Existing approaches to distributed matrix computations involve allocating coded combinations of submatrices to worker nodes, to build resilience to stragglers and/or enhance privacy. In this study, we consider the challenge of preserving input sparsity in such approaches to retain the associated computational efficiency enhancements. First, we find a lower bound on the weight of coding, i.e., the number of submatrices to be combined to obtain coded submatrices to provide the resilience to the maximum possible number of stragglers (for given number of nodes and their storage constraints). Next we propose a distributed matrix computation scheme which meets this exact lower bound on the weight of the coding. Further, we develop controllable trade-off between worker computation time and the privacy constraint for sparse input matrices in settings where the worker nodes are honest but curious.
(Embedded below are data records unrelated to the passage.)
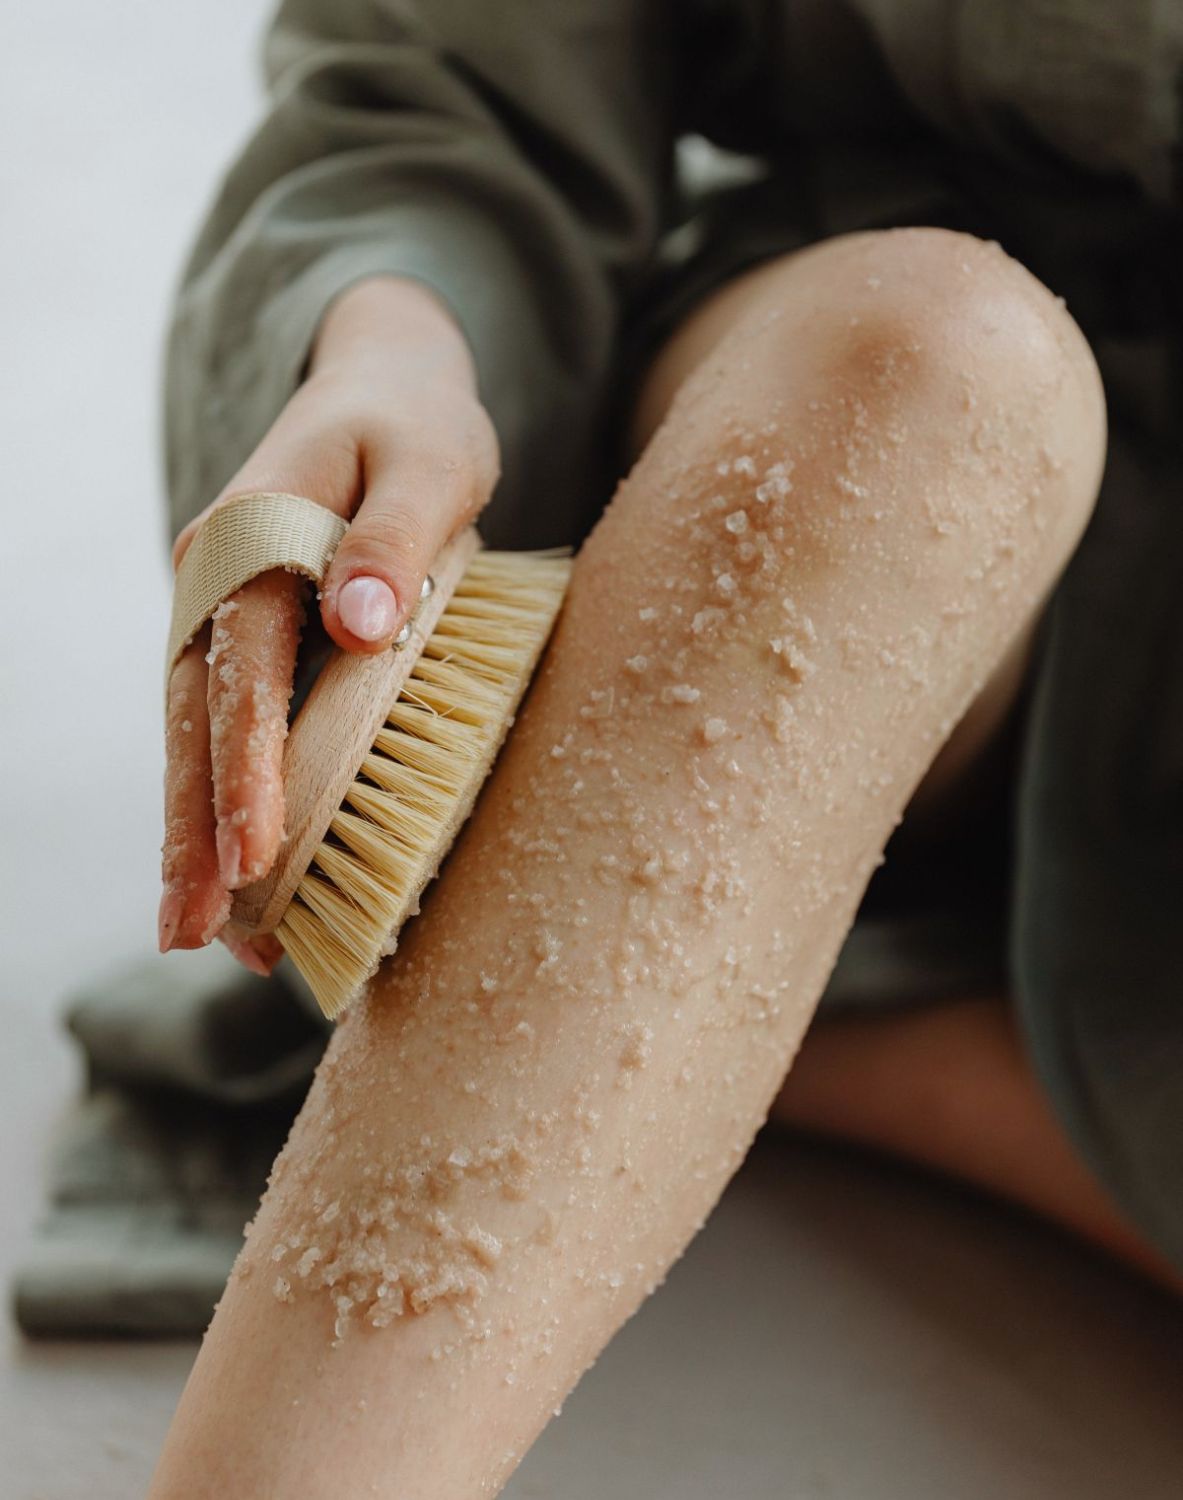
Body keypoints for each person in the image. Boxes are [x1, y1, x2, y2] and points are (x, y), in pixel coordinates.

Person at [149, 2, 1183, 1493]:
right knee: (937, 366)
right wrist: (395, 347)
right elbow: (450, 88)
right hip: (847, 458)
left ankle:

Numerical experiments conducted in Amazon Web Services (AWS) validate our assertions regarding straggler mitigation and computation speed for sparse matrices.

翻译：现有分布式矩阵计算方法通过向工作节点分配子矩阵的编码组合，以构建容迟能力和/或增强隐私性。本研究聚焦于在此类方法中保持输入稀疏性以保留相关计算效率提升的挑战。首先，我们推导了编码权重的下界，即在给定节点数量及其存储约束下，为抵御最大可能数量的迟滞节点（即工作节点故障）而需组合的子矩阵数量。其次，我们提出一种满足该编码权重严格下界的分布式矩阵计算方案。进一步地，针对工作节点为"诚实但好奇"的场景，我们建立了稀疏输入矩阵的工作节点计算时间与隐私约束之间的可控权衡机制。在亚马逊云服务（AWS）上开展的数值实验验证了本方法在稀疏矩阵迟滞缓解与计算速度方面的有效性。